In my years before coming to college I was a crazy avid reader. Whenever I had any sort of free time I was reading. I come by it honestly, because my entire family also reads as much as they can whenever they can Since coming to school there as been a significant decrease in my reading for pleasure since I am reading so much for all of my classes. I am planning on reading some books that have been on my book list for a few months between now and the New Year. Here's my list!
When Breath Becomes Air by Dr. Paul Kalanithi
I have been told this is a quintessential books that every person, whether they are pursuing a career in medicine, should read. The book was written by a doctor who was diagnosed with stage four cancer at a young age, so he wrote the book as a reflection of his life as he approached death. While the book discusses the authors journey to becoming a doctor it mostly focuses on learning how to deal with death an accept it as a part of life.
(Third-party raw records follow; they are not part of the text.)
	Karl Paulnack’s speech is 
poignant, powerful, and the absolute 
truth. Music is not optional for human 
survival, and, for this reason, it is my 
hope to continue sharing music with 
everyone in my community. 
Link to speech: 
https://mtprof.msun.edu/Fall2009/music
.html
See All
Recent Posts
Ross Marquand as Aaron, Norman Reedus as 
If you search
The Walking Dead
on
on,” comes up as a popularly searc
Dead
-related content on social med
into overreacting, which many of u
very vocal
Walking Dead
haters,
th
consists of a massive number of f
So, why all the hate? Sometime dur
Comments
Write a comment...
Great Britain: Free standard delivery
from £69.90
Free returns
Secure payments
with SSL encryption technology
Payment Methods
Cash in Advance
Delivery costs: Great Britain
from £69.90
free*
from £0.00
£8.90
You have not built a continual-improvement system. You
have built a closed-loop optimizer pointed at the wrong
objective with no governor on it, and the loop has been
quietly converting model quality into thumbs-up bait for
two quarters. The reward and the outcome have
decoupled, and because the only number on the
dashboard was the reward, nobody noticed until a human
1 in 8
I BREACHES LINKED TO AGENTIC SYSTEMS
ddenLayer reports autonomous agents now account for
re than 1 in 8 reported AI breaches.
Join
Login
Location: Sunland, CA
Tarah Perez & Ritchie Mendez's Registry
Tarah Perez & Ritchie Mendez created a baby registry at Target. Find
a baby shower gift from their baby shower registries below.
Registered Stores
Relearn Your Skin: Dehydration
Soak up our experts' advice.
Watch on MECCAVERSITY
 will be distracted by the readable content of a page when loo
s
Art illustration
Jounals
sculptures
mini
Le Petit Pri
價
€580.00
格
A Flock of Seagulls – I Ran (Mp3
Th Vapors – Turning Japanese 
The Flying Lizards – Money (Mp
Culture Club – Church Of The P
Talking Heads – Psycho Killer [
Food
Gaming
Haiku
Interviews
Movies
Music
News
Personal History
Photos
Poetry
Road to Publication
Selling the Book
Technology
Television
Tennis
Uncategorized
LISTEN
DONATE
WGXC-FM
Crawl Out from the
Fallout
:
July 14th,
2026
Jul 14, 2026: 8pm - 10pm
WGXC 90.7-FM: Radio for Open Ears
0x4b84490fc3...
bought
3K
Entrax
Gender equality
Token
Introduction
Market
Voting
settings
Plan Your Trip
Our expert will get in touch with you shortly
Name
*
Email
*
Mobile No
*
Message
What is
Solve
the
Survival of the Sickest by Sharon Moalem
I own this book, and by own I mean I have it on my bookshelf and I think I may have "borrowed it' from my high school biology class and it ended up in college with me. So I better read it. This book discusses different diseases and conditions that actually have shown to provide longevity to the population as a whole. These are topics that I am interested in so I am excited to read this book!
Flowers for Algernon by Daniel Keyes
I started this book over the summer, and what I read was very interesting. The book is a dairy of the main character, Charlie, as he is part of an experimental trial for people with unusually low IQs. He hopes to become smart and works to try to understand the experiment. He continues writing in the journal throughout the process, which ultimately tells his story through what he says and how he writes.
The Bell Jar by Sylvia Plath
In high school, my English class did a poetry section and I fell in love with the works of Sylvia Plath. Shortly after our poetry section in class I remember purchasing the book "The Bell Jar" and it has been waiting for me since then. I've always admired how Plath writes with a combination of creating a new speaker for the works but also ties in her own feelings. Her transparency is very inspiring to me as a writer.
Americanah by Chimamanda Ngozi Adichie
The author, Chimamanda Ngozi Adichie, holds a special place in my heart. I first discovered her work when I was watching a TedTalk on the dangers of a single story, or a single story perspective. I loved the talk and decided to pursue some of her other books. I read "Purple Hibiscus" and watched her TedTalk on why we should all be feminists. Last spring break I saw a copy of "Americanah" in a bookstore when I was in Seattle. I didn't begin to read it until the first day of summer. Coincidentally, I miss placed the book and didn't find it again until time to move back to Atlanta.
From what I have read so far, the book is fantastic. The book tells the story of a Nigerian girl who has moved to the United States to attend college. It goes back and forth telling stories from her life in the United States and Nigeria. The book shows differences in education systems and governments while showing the transition of a girl into an adulthood on her own in a new country.